Further, it is clear that it is not enough to address our meaning crisis—we must address any such crisis in relation to every other one within our metacrisis. Metarevolutionaries seek coherence. If we are on the road which leads to the recovery of meaning, we must simultaneously attend to the many features and behaviors of complex systems, such as its stability, or else we risk the wheels coming off the proverbial vehicle before we reach that destination. In the second half, we will have to find ways to move our systems in the direction of antifragility as part of the same metarevolutionary process which resolves our meaning crisis.

Before we move on, let’s explore a few examples of systemic fragility in order to understand how stability relates to our complex system of crises. In speaking of people within a society, each member can be relatively fragile or antifragile to any number of risks. Yet, the antifragility of the whole system is not just an additive measure (or “heap”) of these individual risk-profiles, but rather has its own unique measure of fragility based on the complex interactions between every one of these holons. 

Ervin Laszlo: “In the biosphere of the Earth, organic systems interact with one another, mutually eliciting creative responses. The progressive transformation of organic species pushes the front of evolution forward, exploring various forms and possibilities, each tending to be more complex than the foregoing. Some are successful, others fail. Even minor factors, such as a drop of a few degrees in the average annual temperature, can produce major effects, as modifications snowball and get magnified in the process.
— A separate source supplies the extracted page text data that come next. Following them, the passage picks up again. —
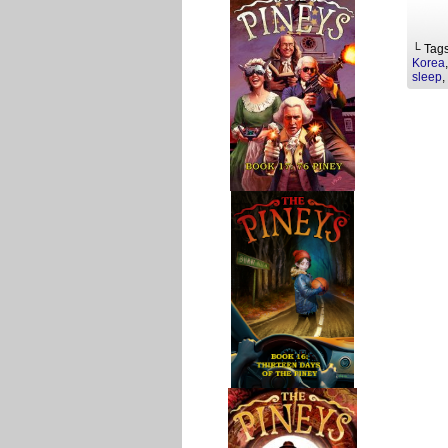
└ Tag
Korea
sleep
,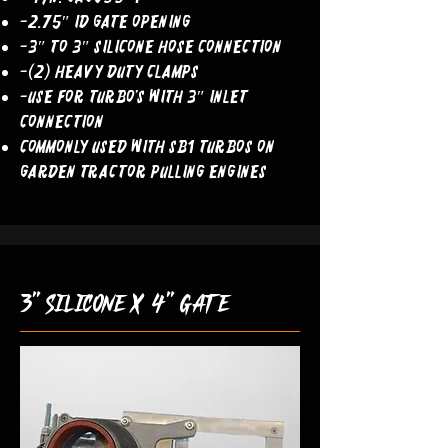
-2.75″ ID Gate Opening
-3″ to 3″ Silicone Hose Connection
-(2) Heavy Duty Clamps
-Use For Turbo’s With 3″ Inlet
Connection
COMMONLY USED WITH SB1 TURBOS ON
GARDEN TRACTOR PULLING ENGINES
3" silicone x 4" gate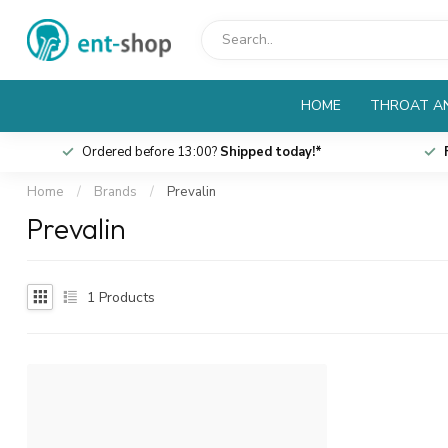
HOME
THROAT AN
Ordered before 13:00?
Shipped today!*
Home
/
Brands
/
Prevalin
Prevalin
1
Products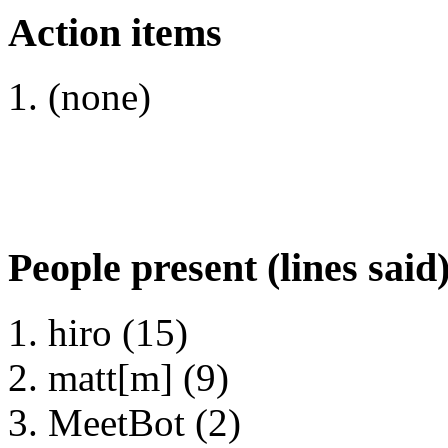
Action items
(none)
People present (lines said
hiro (15)
matt[m] (9)
MeetBot (2)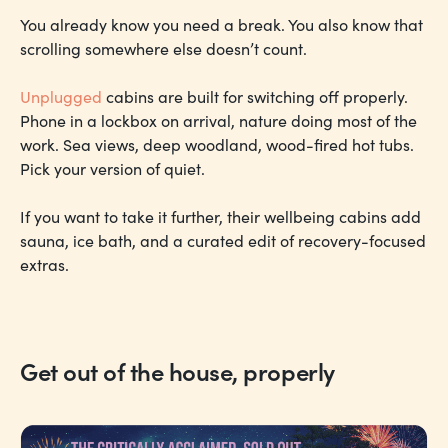
You already know you need a break. You also know that
scrolling somewhere else doesn’t count.
Unplugged
cabins are built for switching off properly.
Phone in a lockbox on arrival, nature doing most of the
work. Sea views, deep woodland, wood-fired hot tubs.
Pick your version of quiet.
If you want to take it further, their wellbeing cabins add
sauna, ice bath, and a curated edit of recovery-focused
extras.
Get out of the house, properly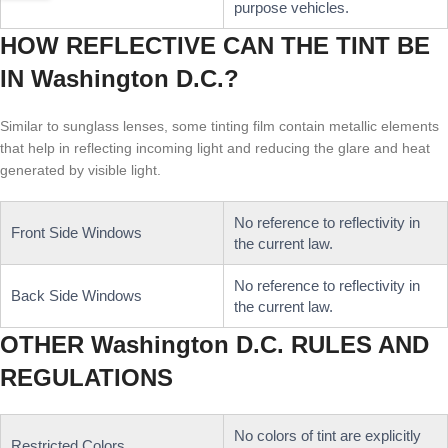
purpose vehicles.
HOW REFLECTIVE CAN THE TINT BE
IN Washington D.C.?
Similar to sunglass lenses, some tinting film contain metallic elements
that help in reflecting incoming light and reducing the glare and heat
generated by visible light.
No reference to reflectivity in
Front Side Windows
the current law.
No reference to reflectivity in
Back Side Windows
the current law.
OTHER Washington D.C. RULES AND
REGULATIONS
No colors of tint are explicitly
Restricted Colors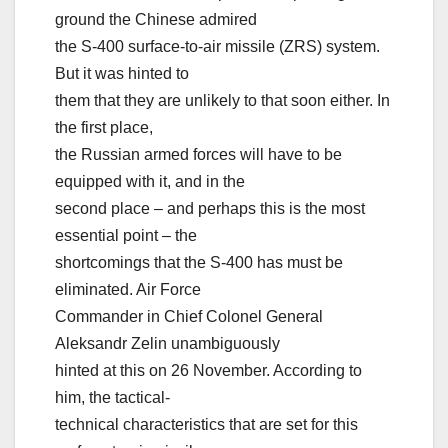
ground the Chinese admired
the S-400 surface-to-air missile (ZRS) system.
But it was hinted to
them that they are unlikely to that soon either. In
the first place,
the Russian armed forces will have to be
equipped with it, and in the
second place – and perhaps this is the most
essential point – the
shortcomings that the S-400 has must be
eliminated. Air Force
Commander in Chief Colonel General
Aleksandr Zelin unambiguously
hinted at this on 26 November. According to
him, the tactical-
technical characteristics that are set for this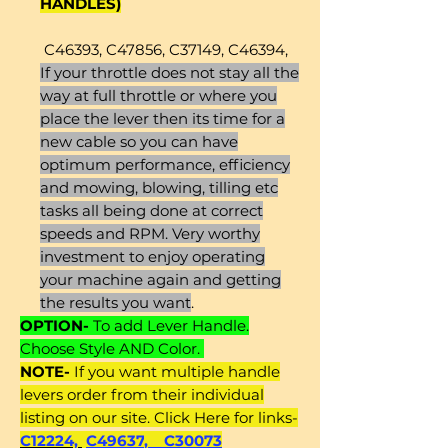
HANDLES)
C46393, C47856, C37149, C46394,
If your throttle does not stay all the
way at full throttle or where you
place the lever then its time for a
new cable so you can have
optimum performance, efficiency
and mowing, blowing, tilling etc
tasks all being done at correct
speeds and RPM. Very worthy
investment to enjoy operating
your machine again and getting
the results you want
.
OPTION-
To add Lever Handle.
Choose Style AND Color.
NOTE-
If you want multiple handle
levers order from their individual
listing on our site. Click Here for links-
C12224,
C49637
,
C30073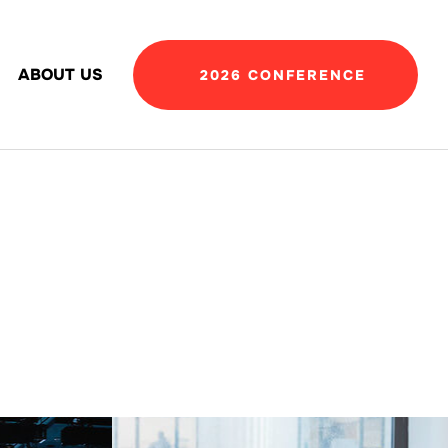
ABOUT US
2026 CONFERENCE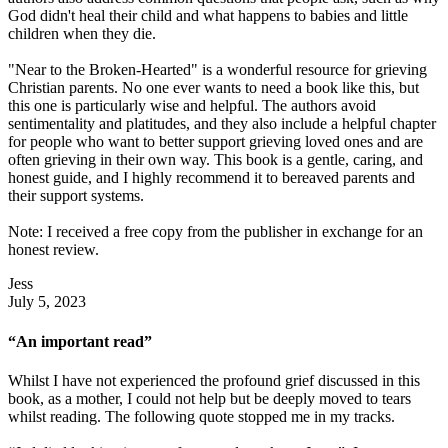
God didn't heal their child and what happens to babies and little
children when they die.
"Near to the Broken-Hearted" is a wonderful resource for grieving
Christian parents. No one ever wants to need a book like this, but
this one is particularly wise and helpful. The authors avoid
sentimentality and platitudes, and they also include a helpful chapter
for people who want to better support grieving loved ones and are
often grieving in their own way. This book is a gentle, caring, and
honest guide, and I highly recommend it to bereaved parents and
their support systems.
Note: I received a free copy from the publisher in exchange for an
honest review.
Jess
July 5, 2023
“An important read”
Whilst I have not experienced the profound grief discussed in this
book, as a mother, I could not help but be deeply moved to tears
whilst reading. The following quote stopped me in my tracks.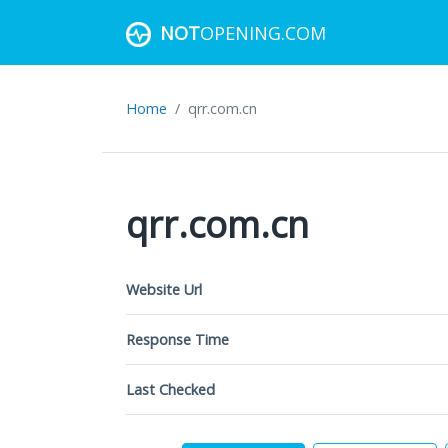
NOT
OPENING.COM
Home
qrr.com.cn
qrr.com.cn
Website Url
Response Time
Last Checked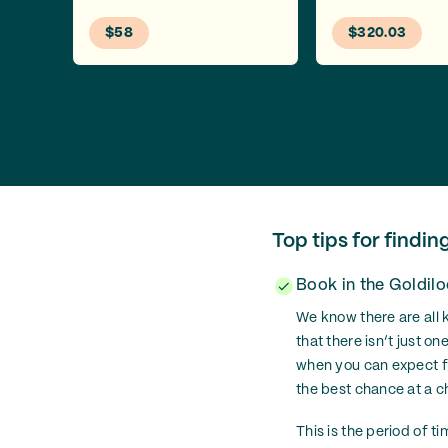
$58
$320.03
Top tips for findin
Book in the Goldil
We know there are all k
that there isn’t just 
when you can expect far
the best chance at a c
This is the period of t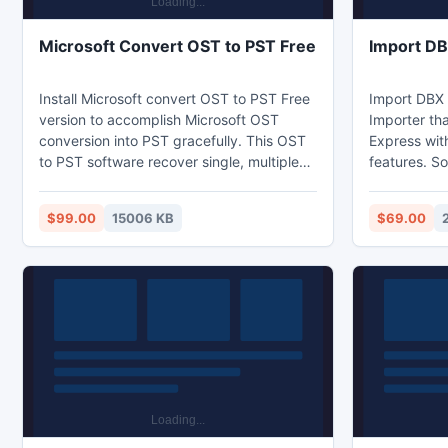
Microsoft Convert OST to PST Free
Import D
Install Microsoft convert OST to PST Free
Import DBX 
version to accomplish Microsoft OST
Importer tha
conversion into PST gracefully. This OST
Express wit
to PST software recover single, multiple
features. S
OST emails with selection facility. With
and quickly
few understandable steps, users can
Express res
$99.00
15006 KB
$69.00
repair OST file along with conversion into
all data inta
PST, MSG/EML file formats. Even a non
technical client can operate this Free
Outlook OST Converter software by
simply following the simple pre guided
instructions.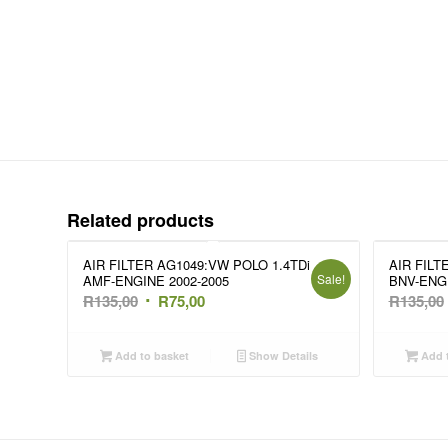
Related products
AIR FILTER AG1049:VW POLO 1.4TDi
AIR FILT
Sale!
AMF-ENGINE 2002-2005
BNV-ENG
Original
Current
R
135,00
R
75,00
R
135,00
price
price
was:
is:
Add to basket
Show Details
Add t
R135,00.
R75,00.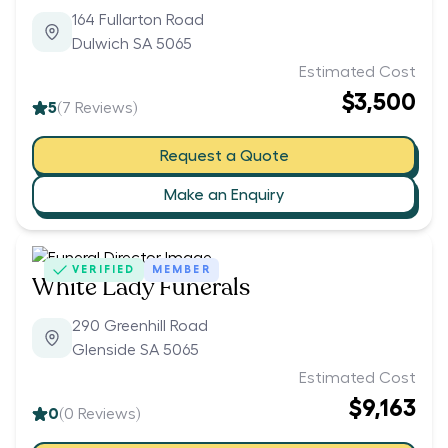
164 Fullarton Road
Dulwich SA 5065
Estimated Cost
$3,500
5
(
7
Reviews)
Request a Quote
Make an Enquiry
VERIFIED
MEMBER
White Lady Funerals
290 Greenhill Road
Glenside SA 5065
Estimated Cost
$9,163
0
(
0
Reviews)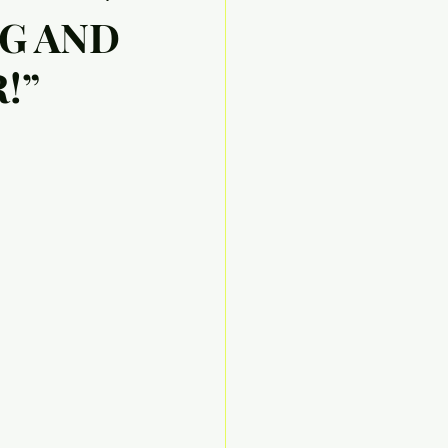
NG AND
!”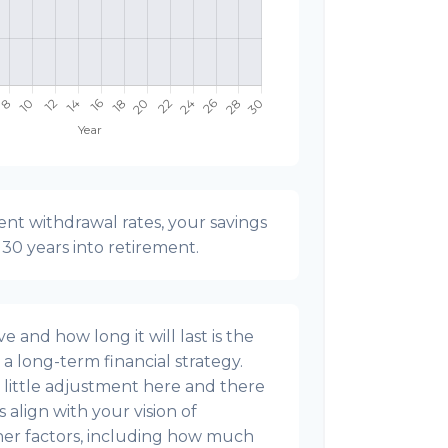
nt withdrawal rates, your savings
t 30 years into retirement.
 and how long it will last is the
g a long-term financial strategy.
s a little adjustment here and there
align with your vision of
ther factors, including how much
The demise of the dinosaurs, after the longest undisputed reign of any species on earth, bears testimony on this point.”

The systems we've built rely heavily on each other, so a failure in one area tends to cascade through the rest. 

John Casti: “The systems that underwrite our lifestyle are completely intertwined: the Internet depends on the electrical power grid, which in turn relies on energy supply from oil, coal, and nuclear fission, which likewise rests on manufacturing technologies that themselves require electricity.”

This is a feature called “strong links”—which might sound like a good thing, but actually contributes to fragility. “Weak links” on the other hand, is a feature we will explore in the second half of this book as a design principle of antifragility. As in, we live in a universe of interconnected systems, and we aspire to shape societies in which, should some system suffer a catastrophic failure, its links to other systems will “break”—isolating the event rather than allowing it to propagate through a chain of strong links.

Our discussion of fractals has already illuminated the next feature of fragility, which is risk-mismanagement. This will lead us to consider the “value-at-risk” of our actions and systems—in other words, how to relate to risk in a way which maximizes reward.

A final contributing factor is whether we hide from risk, or bravely confront it. Fragility results from the habit of denying the existence of risk; antifragility results from the habit of active failure (or the “fail fast” principle). We will return to this subject later and discuss chaos engineering.

Fragility & antifragility - in a metarevolution

The metarevolutionary mode is one that is oriented towards developing the antifragility of holons, accurately modeling risk as to maximize reward, collectively generating predictions which help us navigate the future, and transcending catastrophic and existential risks whenever possible.

When we move the discussion from crisis to action in the second half of this book, it will become clear why antifragility is a crucial aspect of the metarevolutionary trajectory. Our success or failure, indeed our very survival, depends on the measure of fragility or antifragility which is present in every center of action, whether that is a person, a city, or a planet.